"ALL QUIET ON THE WESTERN FRONT" ESSAY.
"This book is to be neither an accusation nor a confession, and least of all an adventure, for death is not an adventure to those who stand face to face with it. It will try simply to tell of a generation of men who, even though they may have escaped shells, were destroyed by the war." (foreword). This quote explains the whole meaning of the book "All Quiet on the Western Front". It tries to convey the point that war is complicated. It not only affects you physically, but also psychologically. So those who survived physically, not always survived mentally. Many people of Paul's generation were mentally injured from the terrifying experience's of war. Paul's descriptions of the battlefield and the other aspects of war accurately portray how other people of Paul's generation viewed the war.
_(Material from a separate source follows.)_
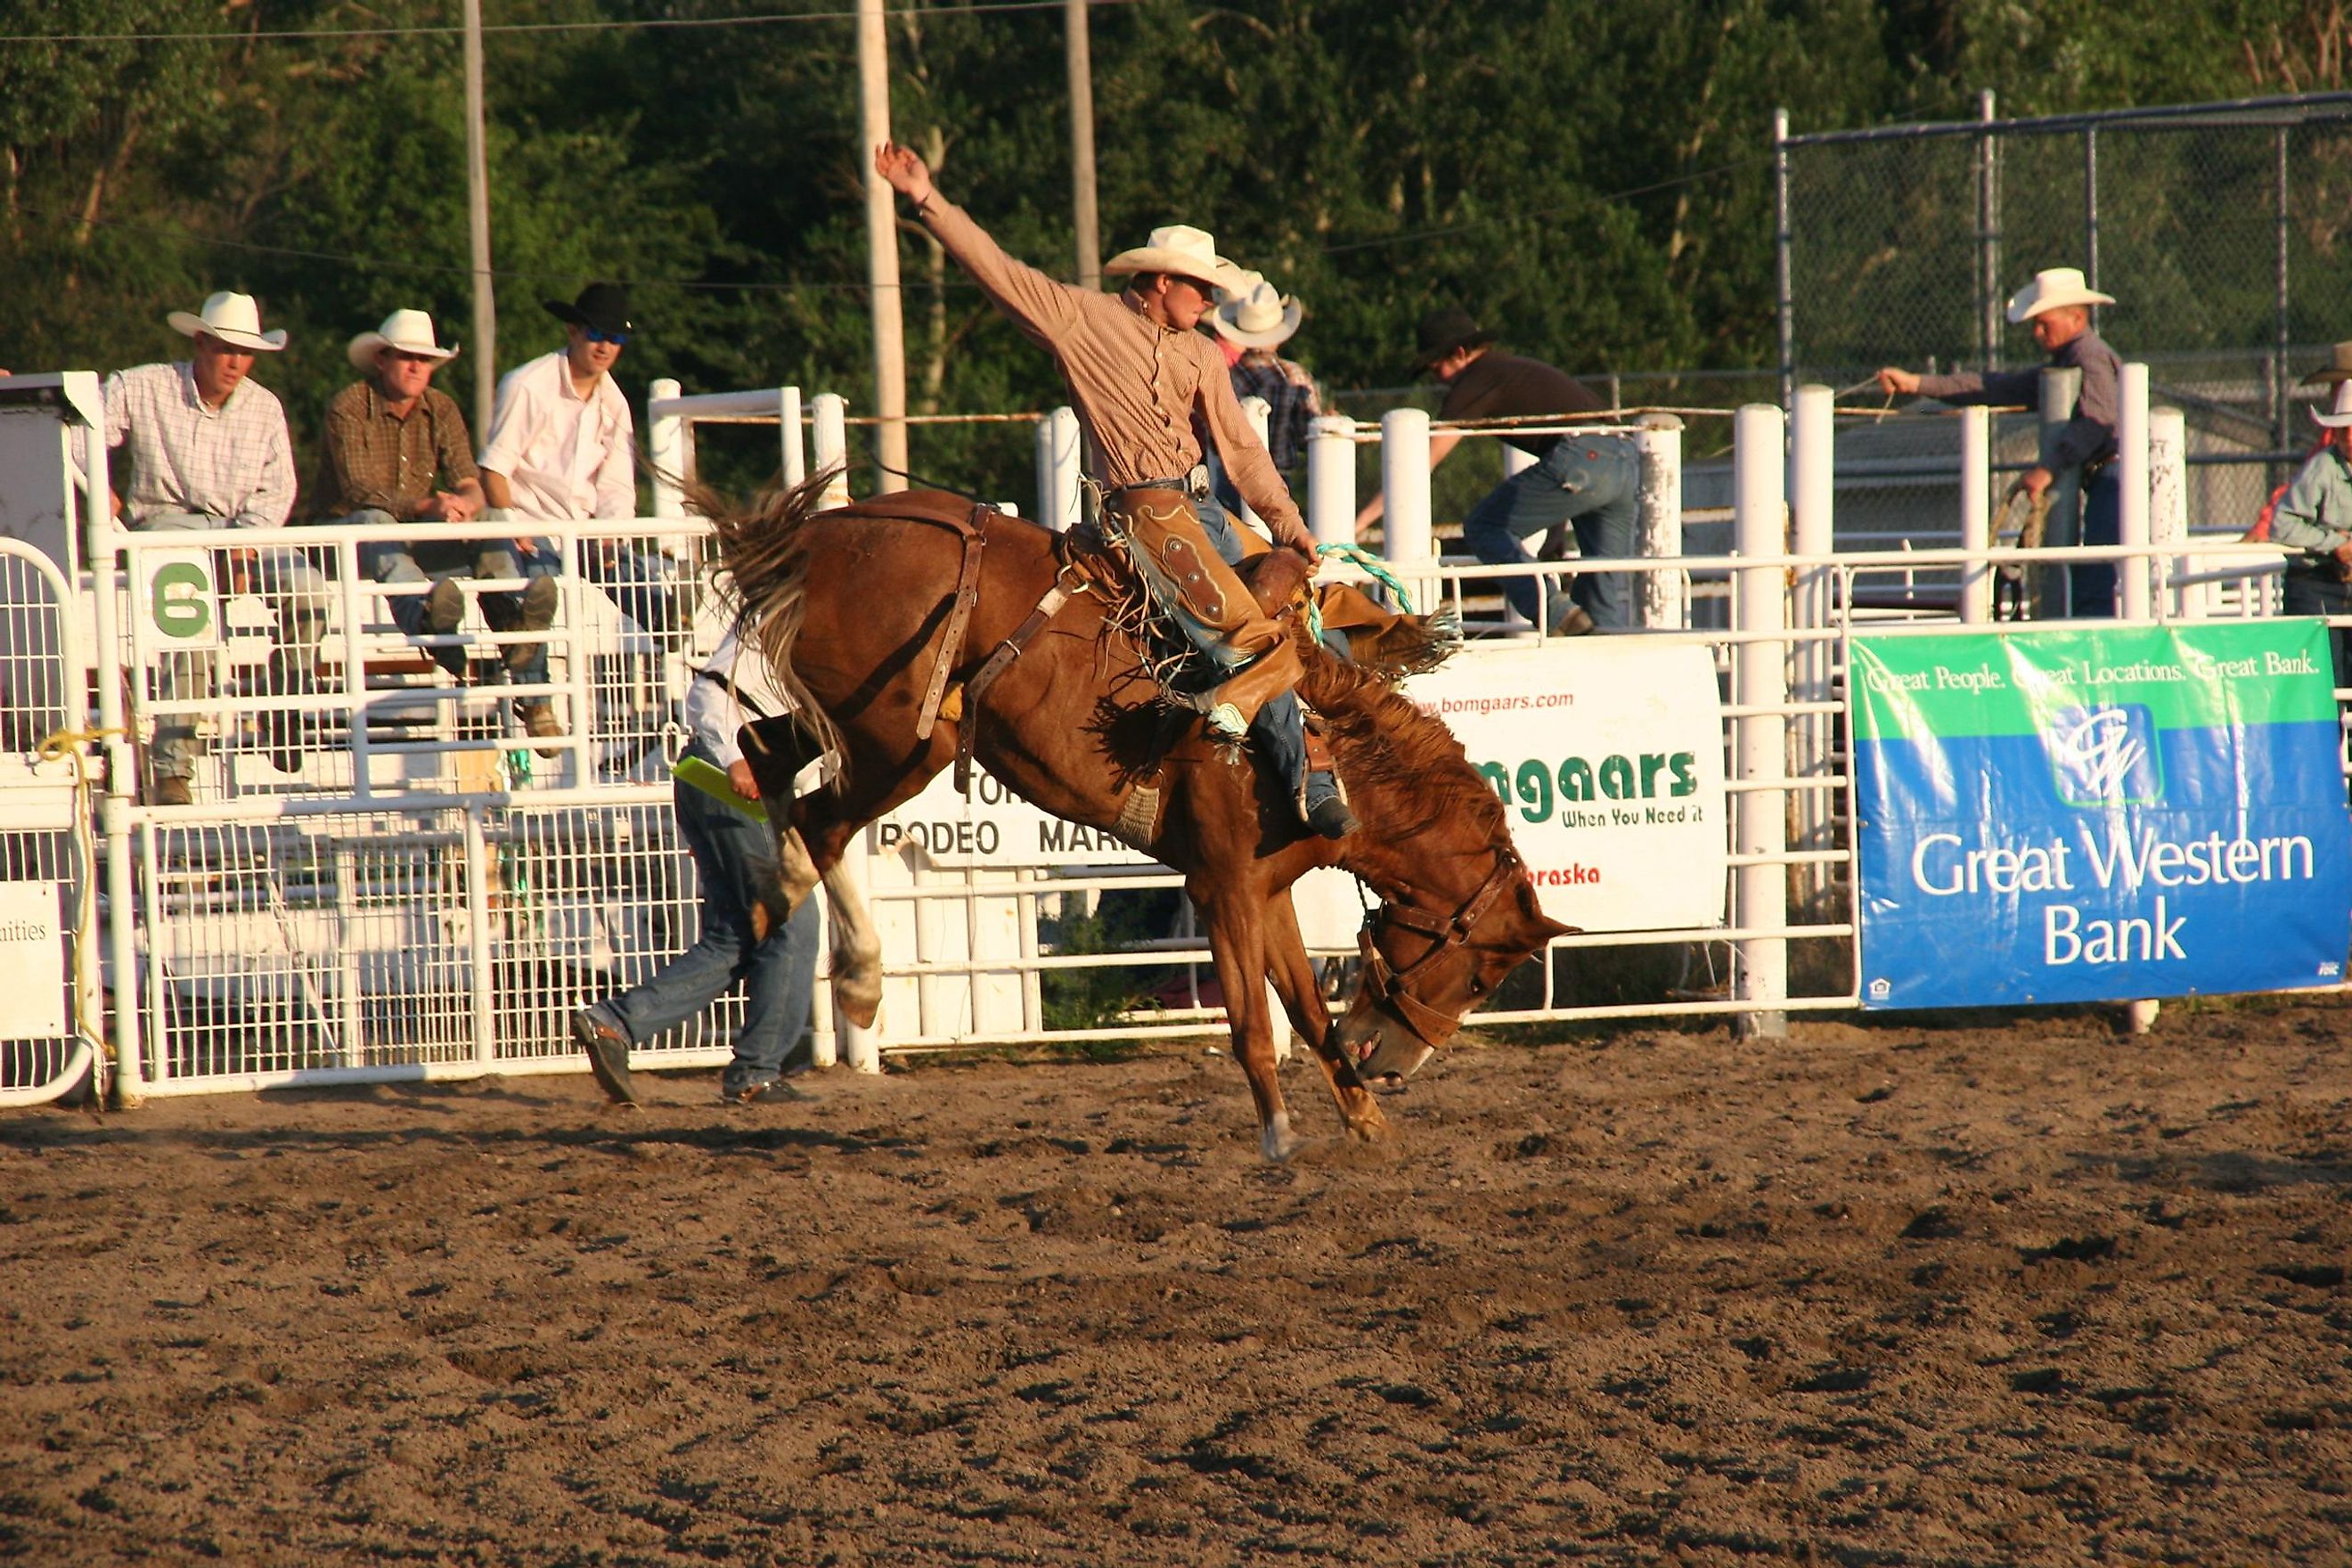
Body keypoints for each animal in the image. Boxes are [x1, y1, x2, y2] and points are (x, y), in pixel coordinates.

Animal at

Paul's opinion, that war has ruined the survivors almost as much as the people who died, is a very reasonable opinion. His negative point of view can be rationalized from many of the events that took place as he endured the war. As Paul entered the war, the book described him as a sensitive and compassionate young teenager. But the war stripped all that away from him. "We were 18 and had begun to love life and the world: and we had to shoot it to pieces. The first bomb, the first explosion, burst in our hearts. We are cut off from activity, from striving, from progress. We believe in such things no longer, we believe in war." (page 88). This quote by Paul expresses the anger and sorrow he has for what he and his comrades have done. They were in their prime, ready to show the world what they were made of. But instead they chose to sidestep that and enlist in the war. A choice unfortunately that cost them their lives.
The war not only took their best years from them, the years that a teenager grows into the man that he will be for the rest of his life, it also molded them into adults with negative results.